Le système de création d'objets a été revu dans MotB et largement simplifié. Assez complexe dans la campagne de base, il ne nécessite plus ici que des essences élémentaires ou d'âmes et un sort ( et un objet si vous réalisez un enchantement). Les objets peuvent d'ailleurs être créés partout par un magicien, s'il dispose d'une sacoche adéquate. Ce nouveau système permet de créer des objets ayant jusqu'à un bonus d'altération de +8. Il ne peut toutefois être utilisé que dans MotB, car c'est la seule campagne où l'on trouve les essences.

[TEST] Mask of the Betrayer / PC

Après un petit moment de jeu ( quelques heures pas plus), votre malédiction passera un certain stade et votre personnage principale recevra un nouveau compteur : celui d'énergie. Il reflétera votre énergie mentale, c'est à dire à votre faim en esprits. Il ne dépassera jamais 100 mais s'il descend à 0, c'est la mort. Il y a deux façons de gérer cette faim :
- vous la réfrénez et tentez de vous contrôler. Certaines actions vous permettront de vous nourrir sans effets indésirables,
- vous ne tenez pas de la contrôler et vous nourrissez des divers esprits environnants chaque fois que possible. Dans ce cas vous gagnerez en voracité ( la barre juste en dessous du compteur) : votre énergie sera remplie plus rapidement, mais se consumera également plus vite. Sachez toutefois que cela est considéré comme un acte maléfique.

Who's bad ?

Il est possible de jouer à MotB d'un point de vue maléfique, en laissant libre cours à la malédiction et en cherchant juste à ne pas en mourir. De ce point de vue, la campagne est assez exceptionnelle.

Il existe de très nombreux jeux où il est possible de jouer un personnage à la moralité douteuse, mais dans nombre d'entre eux, la fin ne varie pas par rapport à un comportement bon. Le scénario vous considère alors comme un rebelle qui fait sa crise d'adolescence, mais qui au font sauve quand même le royaume ou la galaxie.
Ici par contre, vous pouvez faire le mal et le faire bien.

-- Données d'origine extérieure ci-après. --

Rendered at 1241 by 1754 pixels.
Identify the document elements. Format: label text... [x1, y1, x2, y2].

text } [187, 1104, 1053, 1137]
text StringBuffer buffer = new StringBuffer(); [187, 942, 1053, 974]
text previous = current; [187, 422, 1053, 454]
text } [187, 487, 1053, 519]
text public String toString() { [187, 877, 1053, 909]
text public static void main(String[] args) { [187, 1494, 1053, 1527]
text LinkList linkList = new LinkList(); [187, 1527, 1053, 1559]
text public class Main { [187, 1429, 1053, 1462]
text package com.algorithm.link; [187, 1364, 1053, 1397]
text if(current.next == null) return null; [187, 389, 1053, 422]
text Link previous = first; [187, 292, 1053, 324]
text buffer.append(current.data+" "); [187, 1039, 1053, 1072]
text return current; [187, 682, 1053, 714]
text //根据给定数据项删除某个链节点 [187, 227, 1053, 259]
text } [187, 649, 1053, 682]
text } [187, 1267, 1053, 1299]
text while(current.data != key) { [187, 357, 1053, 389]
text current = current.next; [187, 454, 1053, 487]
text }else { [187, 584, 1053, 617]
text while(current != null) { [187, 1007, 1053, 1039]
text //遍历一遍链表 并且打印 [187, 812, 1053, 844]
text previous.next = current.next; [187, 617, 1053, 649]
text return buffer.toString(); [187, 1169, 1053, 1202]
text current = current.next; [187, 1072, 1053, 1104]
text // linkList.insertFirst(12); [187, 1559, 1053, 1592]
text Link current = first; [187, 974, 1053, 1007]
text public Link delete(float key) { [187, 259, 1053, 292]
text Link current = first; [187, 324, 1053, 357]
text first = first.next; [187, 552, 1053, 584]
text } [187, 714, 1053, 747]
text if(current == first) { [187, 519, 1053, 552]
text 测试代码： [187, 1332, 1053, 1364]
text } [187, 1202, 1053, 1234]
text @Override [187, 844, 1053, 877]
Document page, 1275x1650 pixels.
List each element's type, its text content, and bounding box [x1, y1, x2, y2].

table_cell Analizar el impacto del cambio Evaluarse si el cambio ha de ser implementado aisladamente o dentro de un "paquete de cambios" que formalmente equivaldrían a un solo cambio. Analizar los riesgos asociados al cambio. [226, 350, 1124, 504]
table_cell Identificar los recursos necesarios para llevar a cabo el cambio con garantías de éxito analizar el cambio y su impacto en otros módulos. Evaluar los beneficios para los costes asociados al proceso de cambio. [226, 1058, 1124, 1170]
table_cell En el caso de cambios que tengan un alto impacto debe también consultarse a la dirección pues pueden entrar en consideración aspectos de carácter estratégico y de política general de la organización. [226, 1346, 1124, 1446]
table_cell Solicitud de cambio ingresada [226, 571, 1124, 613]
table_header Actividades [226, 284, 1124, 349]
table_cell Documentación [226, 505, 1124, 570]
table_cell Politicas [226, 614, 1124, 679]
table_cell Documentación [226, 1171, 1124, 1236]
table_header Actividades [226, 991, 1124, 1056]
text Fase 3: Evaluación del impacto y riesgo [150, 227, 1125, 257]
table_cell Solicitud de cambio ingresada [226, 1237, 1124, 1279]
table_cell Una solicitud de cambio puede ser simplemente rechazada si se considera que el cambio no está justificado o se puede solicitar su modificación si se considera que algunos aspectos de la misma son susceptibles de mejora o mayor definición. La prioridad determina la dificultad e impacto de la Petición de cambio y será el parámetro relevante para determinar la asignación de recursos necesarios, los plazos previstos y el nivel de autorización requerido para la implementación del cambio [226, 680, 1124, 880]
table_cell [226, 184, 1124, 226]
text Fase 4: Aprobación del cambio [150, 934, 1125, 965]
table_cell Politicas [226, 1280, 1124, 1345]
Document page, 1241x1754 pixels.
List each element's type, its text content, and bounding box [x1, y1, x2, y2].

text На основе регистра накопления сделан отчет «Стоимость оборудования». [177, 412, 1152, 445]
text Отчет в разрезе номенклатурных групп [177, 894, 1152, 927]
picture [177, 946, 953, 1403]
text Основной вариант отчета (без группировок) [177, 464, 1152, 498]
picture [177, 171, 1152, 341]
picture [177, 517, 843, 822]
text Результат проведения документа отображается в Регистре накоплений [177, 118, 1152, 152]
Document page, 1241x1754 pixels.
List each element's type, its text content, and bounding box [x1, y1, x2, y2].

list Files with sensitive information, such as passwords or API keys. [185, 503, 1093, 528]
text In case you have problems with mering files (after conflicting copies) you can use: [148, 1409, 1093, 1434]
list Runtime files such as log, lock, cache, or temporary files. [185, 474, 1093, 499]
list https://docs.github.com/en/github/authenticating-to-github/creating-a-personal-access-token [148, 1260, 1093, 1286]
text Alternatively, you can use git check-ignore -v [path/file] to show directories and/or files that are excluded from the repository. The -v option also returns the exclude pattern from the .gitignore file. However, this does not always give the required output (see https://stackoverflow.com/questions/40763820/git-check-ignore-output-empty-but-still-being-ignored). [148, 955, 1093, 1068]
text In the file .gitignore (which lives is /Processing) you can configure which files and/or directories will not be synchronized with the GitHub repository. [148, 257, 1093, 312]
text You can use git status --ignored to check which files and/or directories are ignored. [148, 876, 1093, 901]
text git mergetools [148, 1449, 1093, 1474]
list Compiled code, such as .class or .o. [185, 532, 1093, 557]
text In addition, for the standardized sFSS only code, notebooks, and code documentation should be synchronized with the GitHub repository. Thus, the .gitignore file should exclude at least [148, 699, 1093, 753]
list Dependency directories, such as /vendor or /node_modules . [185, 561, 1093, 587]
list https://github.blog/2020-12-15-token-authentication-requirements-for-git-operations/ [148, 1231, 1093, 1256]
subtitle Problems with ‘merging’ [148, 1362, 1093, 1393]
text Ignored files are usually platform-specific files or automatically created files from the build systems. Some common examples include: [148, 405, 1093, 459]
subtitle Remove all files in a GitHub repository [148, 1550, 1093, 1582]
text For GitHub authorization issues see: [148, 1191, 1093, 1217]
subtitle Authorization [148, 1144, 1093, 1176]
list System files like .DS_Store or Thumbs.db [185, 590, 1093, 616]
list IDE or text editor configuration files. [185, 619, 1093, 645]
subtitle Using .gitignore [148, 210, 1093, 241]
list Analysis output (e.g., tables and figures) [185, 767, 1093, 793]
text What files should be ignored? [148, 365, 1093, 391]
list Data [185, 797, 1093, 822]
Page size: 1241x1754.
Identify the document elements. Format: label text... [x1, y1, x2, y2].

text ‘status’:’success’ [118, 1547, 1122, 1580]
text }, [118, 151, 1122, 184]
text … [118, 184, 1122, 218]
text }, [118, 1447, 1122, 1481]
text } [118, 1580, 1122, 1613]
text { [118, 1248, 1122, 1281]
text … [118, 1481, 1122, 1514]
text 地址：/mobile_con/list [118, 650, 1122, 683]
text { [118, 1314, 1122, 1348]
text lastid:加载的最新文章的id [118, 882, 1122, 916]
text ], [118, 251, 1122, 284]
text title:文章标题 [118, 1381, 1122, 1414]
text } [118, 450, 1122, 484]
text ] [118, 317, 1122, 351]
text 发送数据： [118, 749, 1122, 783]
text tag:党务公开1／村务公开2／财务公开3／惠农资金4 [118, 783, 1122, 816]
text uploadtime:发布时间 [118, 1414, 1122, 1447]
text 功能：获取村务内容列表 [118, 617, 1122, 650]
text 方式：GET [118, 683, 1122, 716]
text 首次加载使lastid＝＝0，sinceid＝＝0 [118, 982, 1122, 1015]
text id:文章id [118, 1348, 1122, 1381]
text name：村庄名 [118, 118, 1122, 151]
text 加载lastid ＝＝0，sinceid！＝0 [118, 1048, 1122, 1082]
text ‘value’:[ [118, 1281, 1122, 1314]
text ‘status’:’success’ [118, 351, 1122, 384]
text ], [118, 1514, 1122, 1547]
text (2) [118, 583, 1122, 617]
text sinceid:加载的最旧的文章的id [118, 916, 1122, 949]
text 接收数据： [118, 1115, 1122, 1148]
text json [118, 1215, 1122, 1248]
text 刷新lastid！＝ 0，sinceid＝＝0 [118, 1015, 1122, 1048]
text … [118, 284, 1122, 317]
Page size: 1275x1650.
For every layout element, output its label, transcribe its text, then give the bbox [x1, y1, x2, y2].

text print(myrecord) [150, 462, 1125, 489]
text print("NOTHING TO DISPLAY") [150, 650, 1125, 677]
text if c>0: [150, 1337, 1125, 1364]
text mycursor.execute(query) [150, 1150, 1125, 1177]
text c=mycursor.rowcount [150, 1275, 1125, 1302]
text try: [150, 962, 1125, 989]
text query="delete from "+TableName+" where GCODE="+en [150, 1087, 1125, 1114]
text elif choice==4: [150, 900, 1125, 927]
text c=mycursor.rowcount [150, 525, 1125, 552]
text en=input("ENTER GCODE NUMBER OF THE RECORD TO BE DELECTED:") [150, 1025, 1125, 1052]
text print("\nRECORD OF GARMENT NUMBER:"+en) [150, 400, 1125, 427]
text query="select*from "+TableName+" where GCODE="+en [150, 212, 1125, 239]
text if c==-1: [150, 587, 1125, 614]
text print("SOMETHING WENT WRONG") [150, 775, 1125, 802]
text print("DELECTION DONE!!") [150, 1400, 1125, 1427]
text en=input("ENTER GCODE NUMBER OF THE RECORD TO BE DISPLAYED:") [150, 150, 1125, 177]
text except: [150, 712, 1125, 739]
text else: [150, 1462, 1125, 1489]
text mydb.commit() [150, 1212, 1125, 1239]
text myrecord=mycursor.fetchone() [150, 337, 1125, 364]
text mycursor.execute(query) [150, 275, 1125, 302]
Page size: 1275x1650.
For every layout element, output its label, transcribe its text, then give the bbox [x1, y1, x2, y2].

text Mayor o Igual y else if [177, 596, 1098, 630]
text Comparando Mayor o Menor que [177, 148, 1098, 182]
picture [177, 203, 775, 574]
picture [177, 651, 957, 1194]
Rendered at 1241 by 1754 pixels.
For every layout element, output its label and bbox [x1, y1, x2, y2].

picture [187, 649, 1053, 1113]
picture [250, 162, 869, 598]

Le scénario assume vos choix et change en conséquence. Ce sentiment de liberté dans vos choix est profondément jouissif et je ne l'ai pas souvent vu, hormis peut être dans Arcanum. A aucun moment le jeu ne vous redirigera en vous mettant un petite tape sur la main, et vous pouvez finir le jeu en ayant réalisé des monstruosités, étant devenu une ordure finie. Juste pour vous dire, il est possible, en empruntant cette voie, de créer à la fin du jeu un objet au nom assez éloquent : l'amulette de trahison personnifiée. Ca en dit long sur ses origines.

Bilan très positif pour cette extension. Elle apporte son lot de nouvelles possibilités de jeu avec les races et classes additionnelles, mais brille surtout par son scénario : il est à la fois profond et épique par l'envergure des enjeux. Les relations avec les compagnons sont moins nombreuses que dans la campagne de bases, mais également plus riches. Enfin la cerise sur le gâteau reste la liberté dont vous disposez dans vos choix, sans scénario qui tente de brider votre morale pour arriver à une unique conclusion prémâchée. Ca invite le joueur à finir la campagne au moins deux fois et ca c'est bon pour la durée de vie.